Recordé este reportaje a raíz del recientemente revelado caso del ingeniero austriaco que secuestró por 24 años a su propia hija en un sótano y mantuvo con ella relaciones incestuosas. Según las primeras notas publicadas, este hombre gozaba de excelente reputación en la pequeña ciudad donde vivía con su esposa. Si hubiéramos leído esta historia en una novela o visto en el cine, nos habría parecido cuando menos, exagerada e increíble: veinticuatro años incomunicada del mundo exterior. Y sin embargo, la noticia que confirma la paternidad de siete hijos procreados en forma incestuosa con su hija, ha dado ya varias vueltas al mundo. Esta infeliz mujer, vejada por su propio padre purgó una condena como la de las mujeres de Santa Martha Acatitla sin haber cometido un crimen. Es una historia aberrante y ocurrió en pleno siglo XXI, en una ciudad europea, no en África, ni en Asia, ni en la violenta América Latina.

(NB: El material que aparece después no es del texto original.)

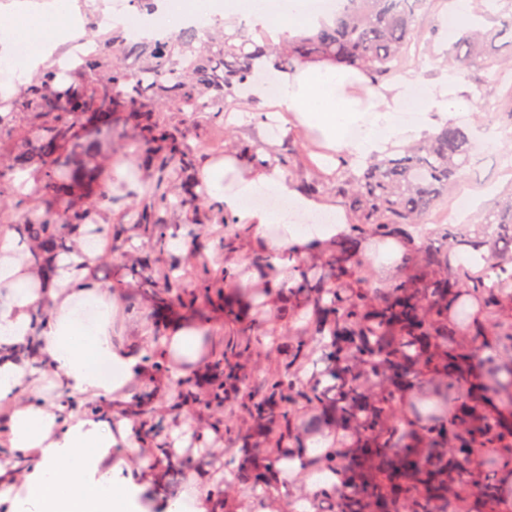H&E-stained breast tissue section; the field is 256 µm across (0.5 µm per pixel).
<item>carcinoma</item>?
<instances>
[{"mask_svg":"<svg viewBox=\"0 0 512 512\" xmlns=\"http://www.w3.org/2000/svg\"><path fill=\"white\" fill-rule=\"evenodd\" d=\"M332 24L306 30L278 45L265 32L263 44L240 30L221 37L190 29L161 39L121 35L93 40V52L76 66L55 68L8 98L0 96V214L8 200H33L19 234L43 287L56 286L59 263L71 258L72 242L100 232L96 217L127 196L104 191L87 205L75 195L91 194L101 162L99 138L117 123L132 124L137 155L149 181L130 187L126 206L147 253L136 259L148 274L157 308L177 304L188 312L212 305L224 310L231 335L209 362L214 373L207 399L197 380H176L177 405L214 411L200 427L223 431L241 448L234 480L216 503L245 488L280 490V464L291 449L327 428L336 442L316 446L306 466L334 480L319 488L334 500L341 488L354 492L340 512H451L456 503L479 500L481 512H501L500 474H512V190L496 199L478 224H432L437 202L448 196L472 150L471 131L447 126L427 141L410 144L354 170L336 156L330 178L304 166L302 147L288 142L258 164L288 170L307 195L333 194L352 224L324 254L295 256L260 247L249 256L265 273L288 261V323L273 331L244 321L237 303L249 296L232 271L224 284L202 273L187 289L174 275L170 240L217 220L224 208H205L195 179L203 158L176 117L190 113L224 122L228 98L252 74L256 59L275 55L284 65L312 58L344 63L365 72L377 87L407 54L426 0H350ZM496 36L461 31L450 64L492 70V81L512 75V54L496 55ZM140 61L130 73L124 60ZM232 226L222 247L247 240ZM403 246L399 272L385 286L373 282L362 262L363 241ZM288 343V354L279 345ZM332 366L340 395L328 397L321 379H301L317 350ZM147 362L169 375L162 335L154 336ZM128 415L146 441L158 432L159 412L143 405ZM354 447L349 459L338 449ZM433 448L434 465L418 449ZM486 451L489 480L476 487L453 480L475 450Z\"/></svg>","mask_w":512,"mask_h":512,"instance_id":"obj_1","label":"carcinoma"}]
</instances>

El problema del incesto no se limita a un grupo social o etnia particular y es una práctica prohibida y condenada universalmente desde la antigüedad; por lo general es vista como un tabú, con horror, pero ocurre hasta en las mejores familias. Sin ir más lejos, en nuestro país, mucho antes de que el sociólogo Oscar Lewis publicara “Los hijos de Sánchez”, el incesto era ya (y sigue siendo) una forma más de violencia intrafamiliar; es de esas prácticas que nadie se atreve a denunciar y que cuando se hace, las pocas veces que se presenta, queda en eso: una denuncia nada más. La abogada penalista Patricia Olamendi (mismo reportaje mencionado anteriormente) refiere que “en nuestro país, la mitad de las legislaciones sigue otorgándole a los hombres penalidades ridículas que no los llevan a la cárcel aun cuando matan a sus esposas o concubinas”.

Hay muchas formas de violencia en contra de la mujer: desde las sutiles y disfrazadas que se manifiestan en la intimidad, las que se sufren, ocultan y callan por vergüenza o temor, hasta las públicas y evidentes, como el caso –ese sí mexicano- de la indígena oaxaqueña que quiso ser presidenta municipal de su comunidad, pero se lo impidieron los “usos y costumbres”, o la de las dos locutoras, también indígenas de Oaxaca asesinadas y en cuyo caso nadie, absolutamente nadie pudo intervenir por no contravenir los “usos y costumbres”. Esta frasecita suena medieval ¿no le parece?

Pero mientras esas tradiciones se fomenten y apoyen y siga habiendo senadores tan orgullosos de su masculinidad, la vida de muchas mujeres en México seguirá siendo violenta y peligrosa, porque aunque se aprueben todas las leyes que Usted quiera, de nada sirven si no se aplican.